Many of us were present at the brainstorm workshop for the Jefferson Program. It is worth remembering now the reasonable questions we had then: Would the fellows be able to feed their expertise into the channels of this building? Would they have a demonstrable impact? When they returned to universities, would their experience be viewed positively enough to attract future classes of equal distinction?

>Over the past two years, we have heard positive answers to all of these questions. In discussions with past fellows, we have been delighted to hear that most felt warmly welcomed by the Department, appreciated by their supervisors, and fully engaged in important issues where their expertise added value.  We very much hope that relationships forged through this program will pay dividends into the future, as the alumni Fellows remain available to the Department for the next five years.

So we are in the third lap of a long-distance effort. Now the challenge is to transition to a program that is fully integrated within the Department. MacArthur is prepared to support such a transition and we look forward to hearing about these plans tomorrow.

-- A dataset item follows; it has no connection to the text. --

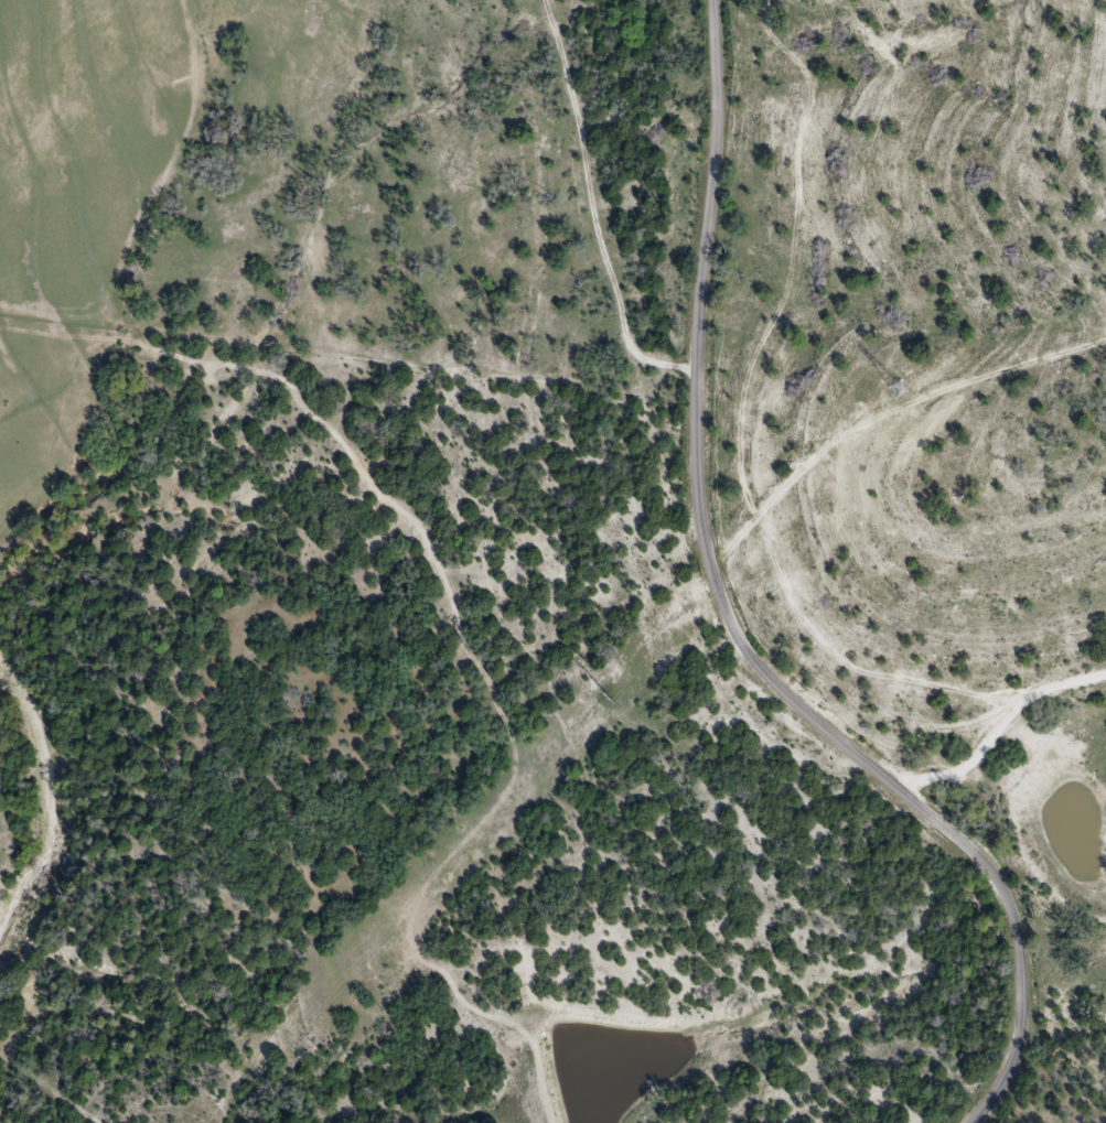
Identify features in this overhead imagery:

Thus far, the Jefferson Science Program represents a shining example of how philanthropy and government can make common cause in the service of our country. We live in uncertain times that call for fresh insight and thoughtful action on multiple fronts. I am thinking, for example, of threats from terrorism, new infectious diseases, energy shortages, and the ability to exploit new technologies to cause mass harm. 

The world needs State Department leadership informed by the nation’s top scientific experts and the MacArthur Foundation is pleased to play its part.

Congratulations to the fellows who have already served and to those who have just arrived. We are grateful for your service and we wish you well in the months ahead.